Selling Canterbury by the Sound


Canterbury is a historic cathedral town in southeast England. As the starting point for Chaucer’s fictional pilgrimage, true site of Roman mosaics and allegedly the site of many a ghost, the town has a thriving tourist industry. In recent years, however, the community has sought to attract a different and younger crowd and their promotional efforts have gone into newer vehicles.

In the late 1960s a number of local musicians joined bands that went on to establish regional or national reputations. Canterbury boosters claimed that these local musicians were a key ingredient to those bands’ success and attributed it all to the “Canterbury Sound”. Although the term was never taken seriously by the Canterbury musicians themselves, the myth of the Canterbury Sound began to spread throughout England. As people compiled histories of the English music scene, the Canterbury Sound became part of the lore.

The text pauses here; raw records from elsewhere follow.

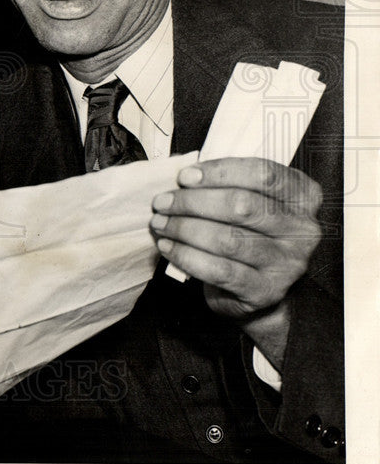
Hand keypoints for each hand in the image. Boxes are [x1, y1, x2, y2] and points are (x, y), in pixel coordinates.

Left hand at [150, 158, 321, 319]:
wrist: (255, 286)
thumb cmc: (247, 231)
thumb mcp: (248, 200)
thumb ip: (226, 184)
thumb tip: (184, 177)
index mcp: (302, 196)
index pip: (262, 174)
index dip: (219, 172)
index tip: (184, 176)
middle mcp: (302, 229)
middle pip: (241, 206)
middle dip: (192, 202)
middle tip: (162, 202)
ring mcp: (287, 263)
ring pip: (227, 239)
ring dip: (184, 229)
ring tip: (160, 223)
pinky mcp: (265, 290)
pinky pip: (219, 270)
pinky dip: (186, 256)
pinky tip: (168, 246)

As people began to talk about, search for, and try to attract the Creative Class in the 1990s, people in Canterbury realized the potentially powerful lure of a history of fostering creativity in the community. A four-volume CD of early recordings of the garage bands that helped hone the chops of local musicians who then moved on to bigger and better things was created. It was called “Canterburied Sounds”. Although the sound quality of these old reel-to-reel tapes was quite poor, it added to the aura surrounding this community.

In the summer of 2000, the first Canterbury Sound Festival was held. The three day festival attracted people from all over England and Europe. Canterbury increasingly was perceived as being hip and therefore attractive to 20 somethings.

I have heard ancient lore of a Jesse James Music Festival. It is my understanding that many of the musicians that participated in the event, most of them local, went on to participate in great things, regionally and nationally.

Let’s assemble the old tapes and burn the CD.

Note: Background information for this entry came from an article titled “New Tales from Canterbury: The Making of a Virtual Scene” by Andy Bennett in the book Music Scenes edited by Bennett ad Peterson.